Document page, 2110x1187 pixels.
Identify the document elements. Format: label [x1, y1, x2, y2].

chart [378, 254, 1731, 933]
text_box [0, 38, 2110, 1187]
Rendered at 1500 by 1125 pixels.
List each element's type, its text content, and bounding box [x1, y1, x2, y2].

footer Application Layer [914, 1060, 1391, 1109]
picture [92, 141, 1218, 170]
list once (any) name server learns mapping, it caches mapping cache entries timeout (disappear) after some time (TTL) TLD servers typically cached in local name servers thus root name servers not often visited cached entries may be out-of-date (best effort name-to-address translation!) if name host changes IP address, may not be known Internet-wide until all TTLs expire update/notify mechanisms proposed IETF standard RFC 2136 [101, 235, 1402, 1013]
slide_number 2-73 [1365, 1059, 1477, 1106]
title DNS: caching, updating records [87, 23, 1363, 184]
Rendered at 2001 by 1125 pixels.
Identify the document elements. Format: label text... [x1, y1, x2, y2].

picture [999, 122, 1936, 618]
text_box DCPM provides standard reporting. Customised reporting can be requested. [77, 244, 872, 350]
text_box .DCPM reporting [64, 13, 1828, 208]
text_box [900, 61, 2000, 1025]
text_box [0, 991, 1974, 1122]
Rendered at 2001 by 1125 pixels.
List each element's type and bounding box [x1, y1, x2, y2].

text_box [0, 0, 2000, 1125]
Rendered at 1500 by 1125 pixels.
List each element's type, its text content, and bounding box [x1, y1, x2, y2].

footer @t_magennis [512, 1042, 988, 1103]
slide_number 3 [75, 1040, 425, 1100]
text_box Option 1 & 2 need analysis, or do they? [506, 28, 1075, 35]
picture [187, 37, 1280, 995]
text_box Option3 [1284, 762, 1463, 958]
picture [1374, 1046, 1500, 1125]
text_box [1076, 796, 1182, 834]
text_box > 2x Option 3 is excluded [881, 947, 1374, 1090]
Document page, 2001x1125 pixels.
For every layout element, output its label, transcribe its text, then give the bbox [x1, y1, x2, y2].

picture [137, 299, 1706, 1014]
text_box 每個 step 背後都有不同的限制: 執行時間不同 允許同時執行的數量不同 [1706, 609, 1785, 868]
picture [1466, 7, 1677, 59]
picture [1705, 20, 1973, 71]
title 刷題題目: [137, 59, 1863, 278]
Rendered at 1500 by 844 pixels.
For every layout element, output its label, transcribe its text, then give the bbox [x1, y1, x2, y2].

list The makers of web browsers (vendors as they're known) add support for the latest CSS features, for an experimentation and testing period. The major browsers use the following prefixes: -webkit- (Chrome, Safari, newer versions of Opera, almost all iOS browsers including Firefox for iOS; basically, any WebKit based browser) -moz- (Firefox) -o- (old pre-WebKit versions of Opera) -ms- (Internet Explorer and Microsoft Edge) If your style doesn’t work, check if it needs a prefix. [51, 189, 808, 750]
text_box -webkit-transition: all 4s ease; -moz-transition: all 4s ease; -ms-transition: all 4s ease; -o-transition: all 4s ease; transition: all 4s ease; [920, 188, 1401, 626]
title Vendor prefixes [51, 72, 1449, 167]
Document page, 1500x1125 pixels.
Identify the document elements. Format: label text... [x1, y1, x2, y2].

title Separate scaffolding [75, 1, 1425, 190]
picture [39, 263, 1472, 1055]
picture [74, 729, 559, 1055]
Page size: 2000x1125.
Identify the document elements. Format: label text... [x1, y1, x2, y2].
--- --- ---
*TASK OBJECTIVE*: The full set of records must be output again exactly.

*TASK OUTPUT*:
Document page, 2110x1187 pixels.
Identify the document elements. Format: label [x1, y1, x2, y2].

chart [378, 254, 1731, 933]
text_box [0, 38, 2110, 1187]
Rendered at 1500 by 1125 pixels.
List each element's type, its text content, and bounding box [x1, y1, x2, y2].

footer Application Layer [914, 1060, 1391, 1109]
picture [92, 141, 1218, 170]
list once (any) name server learns mapping, it caches mapping cache entries timeout (disappear) after some time (TTL) TLD servers typically cached in local name servers thus root name servers not often visited cached entries may be out-of-date (best effort name-to-address translation!) if name host changes IP address, may not be known Internet-wide until all TTLs expire update/notify mechanisms proposed IETF standard RFC 2136 [101, 235, 1402, 1013]
slide_number 2-73 [1365, 1059, 1477, 1106]
title DNS: caching, updating records [87, 23, 1363, 184]
Rendered at 2001 by 1125 pixels.
Identify the document elements. Format: label text... [x1, y1, x2, y2].

picture [999, 122, 1936, 618]
text_box DCPM provides standard reporting. Customised reporting can be requested. [77, 244, 872, 350]
text_box .DCPM reporting [64, 13, 1828, 208]
text_box [900, 61, 2000, 1025]
text_box [0, 991, 1974, 1122]
Rendered at 2001 by 1125 pixels.
List each element's type and bounding box [x1, y1, x2, y2].

text_box [0, 0, 2000, 1125]
Rendered at 1500 by 1125 pixels.
List each element's type, its text content, and bounding box [x1, y1, x2, y2].

footer @t_magennis [512, 1042, 988, 1103]
slide_number 3 [75, 1040, 425, 1100]
text_box Option 1 & 2 need analysis, or do they? [506, 28, 1075, 35]
picture [187, 37, 1280, 995]
text_box Option3 [1284, 762, 1463, 958]
picture [1374, 1046, 1500, 1125]
text_box [1076, 796, 1182, 834]
text_box > 2x Option 3 is excluded [881, 947, 1374, 1090]
Document page, 2001x1125 pixels.
For every layout element, output its label, transcribe its text, then give the bbox [x1, y1, x2, y2].

picture [137, 299, 1706, 1014]
text_box 每個 step 背後都有不同的限制: 執行時間不同 允許同時執行的數量不同 [1706, 609, 1785, 868]
picture [1466, 7, 1677, 59]
picture [1705, 20, 1973, 71]
title 刷題題目: [137, 59, 1863, 278]
Rendered at 1500 by 844 pixels.
For every layout element, output its label, transcribe its text, then give the bbox [x1, y1, x2, y2].

list The makers of web browsers (vendors as they're known) add support for the latest CSS features, for an experimentation and testing period. The major browsers use the following prefixes: -webkit- (Chrome, Safari, newer versions of Opera, almost all iOS browsers including Firefox for iOS; basically, any WebKit based browser) -moz- (Firefox) -o- (old pre-WebKit versions of Opera) -ms- (Internet Explorer and Microsoft Edge) If your style doesn’t work, check if it needs a prefix. [51, 189, 808, 750]
text_box -webkit-transition: all 4s ease; -moz-transition: all 4s ease; -ms-transition: all 4s ease; -o-transition: all 4s ease; transition: all 4s ease; [920, 188, 1401, 626]
title Vendor prefixes [51, 72, 1449, 167]
Document page, 1500x1125 pixels.
Identify the document elements. Format: label text... [x1, y1, x2, y2].

title Separate scaffolding [75, 1, 1425, 190]
picture [39, 263, 1472, 1055]
picture [74, 729, 559, 1055]
Page size: 2000x1125.
Identify the document elements. Format: label text... [x1, y1, x2, y2].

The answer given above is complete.